The long stretch of summer days is always a mixed blessing for the people who call Oregon home. On one hand, locals look to the dry, sunny weather as a welcome reprieve from the region’s typical moody, damp environment. Denizens love to soak up the sun on the Pacific Northwest’s vast array of patios and decks, but when the area goes too long without recuperative rain, a nagging dread creeps into the minds of the people who call the PNW home.
That sense of concern burst into terrifying reality in early September when high winds and prolonged dry weather conspired to ruin thousands of people’s days.
In late August, President Donald Trump dismissed growing concerns of wildfire safety by blaming the issues on the states where those fires burned. At a Pennsylvania rally, Trump quipped, “I see again the forest fires are starting. They’re starting again in California. I said, you gotta clean your floors, you gotta clean your forests — there are many, many years of leaves and broken trees and they’re like, like, so flammable, you touch them and it goes up.”
Trump added, “Maybe we’re just going to have to make them pay for it because they don’t listen to us.”
The White House’s flippant response to an annual danger (that has literally nothing to do with picking sticks up off the forest floor) extended from California to the state of Oregon when dry conditions and whipping winds saw several fires spring to life.
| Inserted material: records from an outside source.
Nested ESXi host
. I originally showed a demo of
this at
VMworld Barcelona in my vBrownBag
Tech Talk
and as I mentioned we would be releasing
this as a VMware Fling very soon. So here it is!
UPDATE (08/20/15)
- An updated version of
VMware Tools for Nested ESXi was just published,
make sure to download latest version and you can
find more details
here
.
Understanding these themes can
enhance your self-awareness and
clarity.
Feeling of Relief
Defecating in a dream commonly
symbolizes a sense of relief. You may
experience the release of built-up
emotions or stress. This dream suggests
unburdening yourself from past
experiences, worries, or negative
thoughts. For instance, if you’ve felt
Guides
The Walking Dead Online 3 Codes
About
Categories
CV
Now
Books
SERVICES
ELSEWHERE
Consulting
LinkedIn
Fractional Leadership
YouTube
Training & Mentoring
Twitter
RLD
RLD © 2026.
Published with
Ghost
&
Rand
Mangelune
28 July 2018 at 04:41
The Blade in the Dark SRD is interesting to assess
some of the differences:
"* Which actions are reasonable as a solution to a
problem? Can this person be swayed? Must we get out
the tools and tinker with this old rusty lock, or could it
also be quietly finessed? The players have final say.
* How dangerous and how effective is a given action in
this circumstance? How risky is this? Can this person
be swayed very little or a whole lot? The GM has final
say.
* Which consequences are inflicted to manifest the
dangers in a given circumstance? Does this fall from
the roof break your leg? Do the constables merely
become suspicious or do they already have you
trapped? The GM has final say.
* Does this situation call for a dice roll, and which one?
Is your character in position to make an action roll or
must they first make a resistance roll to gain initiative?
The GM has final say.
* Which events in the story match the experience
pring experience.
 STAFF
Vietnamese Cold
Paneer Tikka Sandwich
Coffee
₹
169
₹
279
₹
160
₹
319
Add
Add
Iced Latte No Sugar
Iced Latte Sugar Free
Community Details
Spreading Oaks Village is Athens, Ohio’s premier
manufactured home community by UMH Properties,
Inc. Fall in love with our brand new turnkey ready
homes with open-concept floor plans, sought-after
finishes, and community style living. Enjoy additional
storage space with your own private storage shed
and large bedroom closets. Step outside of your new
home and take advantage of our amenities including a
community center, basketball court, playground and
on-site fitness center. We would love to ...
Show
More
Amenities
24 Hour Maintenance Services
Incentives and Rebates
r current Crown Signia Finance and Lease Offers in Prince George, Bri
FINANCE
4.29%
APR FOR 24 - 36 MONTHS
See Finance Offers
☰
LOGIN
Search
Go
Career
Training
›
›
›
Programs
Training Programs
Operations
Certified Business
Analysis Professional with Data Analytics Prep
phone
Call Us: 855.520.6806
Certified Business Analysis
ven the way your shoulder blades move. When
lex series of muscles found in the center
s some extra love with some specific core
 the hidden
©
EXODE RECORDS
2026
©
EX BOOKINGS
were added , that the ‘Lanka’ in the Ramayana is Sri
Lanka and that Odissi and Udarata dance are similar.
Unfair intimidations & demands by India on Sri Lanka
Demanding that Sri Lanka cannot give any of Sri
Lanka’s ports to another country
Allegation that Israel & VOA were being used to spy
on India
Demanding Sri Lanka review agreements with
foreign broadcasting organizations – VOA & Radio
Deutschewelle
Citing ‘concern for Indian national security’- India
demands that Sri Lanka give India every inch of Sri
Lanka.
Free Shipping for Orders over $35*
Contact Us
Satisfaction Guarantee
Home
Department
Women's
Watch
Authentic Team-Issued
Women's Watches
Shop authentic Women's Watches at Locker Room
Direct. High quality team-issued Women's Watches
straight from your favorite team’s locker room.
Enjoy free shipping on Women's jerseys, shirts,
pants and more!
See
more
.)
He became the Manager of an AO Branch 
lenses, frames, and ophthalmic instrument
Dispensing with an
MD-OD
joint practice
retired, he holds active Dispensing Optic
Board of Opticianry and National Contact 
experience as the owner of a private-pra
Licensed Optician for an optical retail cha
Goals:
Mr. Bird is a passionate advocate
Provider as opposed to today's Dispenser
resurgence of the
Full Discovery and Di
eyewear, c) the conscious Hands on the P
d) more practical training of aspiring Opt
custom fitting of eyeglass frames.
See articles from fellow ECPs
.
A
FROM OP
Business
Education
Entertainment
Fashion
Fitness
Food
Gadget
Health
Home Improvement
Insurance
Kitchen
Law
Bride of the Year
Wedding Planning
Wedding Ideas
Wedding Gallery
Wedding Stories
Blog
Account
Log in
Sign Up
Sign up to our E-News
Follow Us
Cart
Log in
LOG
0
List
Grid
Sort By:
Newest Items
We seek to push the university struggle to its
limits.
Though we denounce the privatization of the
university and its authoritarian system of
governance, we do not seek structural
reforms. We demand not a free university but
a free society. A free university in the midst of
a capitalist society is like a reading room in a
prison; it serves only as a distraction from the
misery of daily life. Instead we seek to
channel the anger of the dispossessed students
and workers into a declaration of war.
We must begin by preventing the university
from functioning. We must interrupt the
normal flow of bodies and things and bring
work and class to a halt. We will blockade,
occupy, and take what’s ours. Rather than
The federal response, which amounted to a shrug and the insinuation that Oregonians and Californians should have voted Republican if they wanted support during a natural disaster may have exacerbated what would end up one of the worst fire seasons on record.
As wildfires grew into uncontrollable blazes, Oregon Governor Kate Brown prepped residents for a “mass fatality event” as more than 40,000 people evacuated their homes. For days, a sickly, yellow haze blanketed huge swaths of the state. Portland, Oregon briefly held the dubious honor of the second-worst air quality on the planet. Several Oregon communities — Blue River, Detroit, Talent, Phoenix, and more — were decimated by the blaze. More than a million acres of land were scorched. Gov. Brown called the devastation, “the greatest loss of human lives and property due to wildfire in our state’s history.”
As the state looks back on the devastation, there’s hope that the destruction wrought in 2020 will remain a once-in-a-lifetime even for those who call Oregon home. However, with increased climate change concerns and another dry year on the horizon, the future is anyone’s guess.